* **Consigne 1**
Mettez à jour l'entretien de « Devenir enseignante Écouter » à « suis venue ici. » en remplaçant « grand-père » par « oncle », puis reproduisez ce passage.
* **Consigne 2**
D'après l'entretien, à quel âge Madame a-t-elle commencé le primaire ?

* **Extrait retenu**
===============

Interviewer : Elle vous a poussés à faire des études, plus que votre père ?
Madame : Oui, mon père est souvent sur les routes, il est là juste à la fin du trimestre quand y'a le bulletin, pour la sanction, si on a pas bien travaillé. Mais ma mère est régulièrement derrière nous, elle sait.


Devenir enseignante Écouter cette séquence

Interviewer : Vous aimiez l'école ?
Madame : Oui, j'allais à la mosquée avec mon grand-père dès l'âge de deux ans, j'apprenais. A cinq ans, j'ai commencé le primaire et j'ai fait d'un trait toutes mes études. J'ai enseigné pendant un an et demi en primaire dans une école française, après je me suis mariée, je suis venue ici.

Interviewer : Vous avez su jeune que vous vouliez être enseignante ?
Madame : Mon père dit une fille il faut qu'elle soit dans l'enseignement, pas les usines ou les bureaux, comme ça y'a des horaires, des vacances. On était un peu conditionnées, mes trois sœurs sont des profs en Tunisie.

Interviewer : Ça correspondait aussi à un goût chez vous ?
Madame : Sincèrement, au lycée, au moment de l'orientation, on a eu une information sur l'agriculture et j'ai voulu faire agronome, travailler avec la terre. La personne qui est venue, envoyée par le ministère, disait qu'ils vont nous donner un bout de terrain et une voiture, alors j'étais contente et quand je suis rentrée mon père m'a dit pas question, tu vas aller dans une section littéraire. Il a fallu que je renonce. J'avais seize ans, il faut aller loin, interne, l'année d'après.

===============

[Enregistrements d'un jeu de données]
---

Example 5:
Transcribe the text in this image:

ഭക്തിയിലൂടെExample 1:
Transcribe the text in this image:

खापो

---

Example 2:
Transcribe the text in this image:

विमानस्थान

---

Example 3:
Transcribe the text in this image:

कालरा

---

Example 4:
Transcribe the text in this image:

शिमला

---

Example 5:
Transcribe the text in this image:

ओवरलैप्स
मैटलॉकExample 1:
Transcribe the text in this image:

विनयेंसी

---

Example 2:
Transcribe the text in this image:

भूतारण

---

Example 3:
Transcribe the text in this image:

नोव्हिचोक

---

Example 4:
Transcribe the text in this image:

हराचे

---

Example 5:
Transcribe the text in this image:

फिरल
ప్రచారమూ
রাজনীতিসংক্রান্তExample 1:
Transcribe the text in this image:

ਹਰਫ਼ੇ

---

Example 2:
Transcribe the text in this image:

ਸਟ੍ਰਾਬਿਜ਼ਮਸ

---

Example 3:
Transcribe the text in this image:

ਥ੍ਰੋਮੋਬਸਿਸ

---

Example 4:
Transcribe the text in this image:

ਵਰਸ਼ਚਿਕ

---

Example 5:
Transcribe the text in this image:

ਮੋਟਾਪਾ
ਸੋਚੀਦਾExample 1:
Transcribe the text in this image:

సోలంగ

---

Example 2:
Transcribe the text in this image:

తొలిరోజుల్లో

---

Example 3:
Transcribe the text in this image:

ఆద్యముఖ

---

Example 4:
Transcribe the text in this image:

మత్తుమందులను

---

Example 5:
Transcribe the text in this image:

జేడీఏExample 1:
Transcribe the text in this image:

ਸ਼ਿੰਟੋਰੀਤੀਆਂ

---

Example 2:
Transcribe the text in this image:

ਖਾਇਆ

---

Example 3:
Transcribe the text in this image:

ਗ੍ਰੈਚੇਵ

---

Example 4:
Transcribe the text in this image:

===============

* **Réponse 1**
Devenir enseignante Écouter cette séquence

Interviewer : Vous aimiez l'école ?
Madame : Oui, j'allais à la mosquée avec mon oncle dès l'âge de deux ans, j'apprenais. A cinq ans, j'ai commencé le primaire et j'ai fait d'un trait toutes mes études. J'ai enseigné pendant un an et demi en primaire dans une école française, après je me suis mariée, je suis venue ici.

* **Réponse 2**
À cinq ans.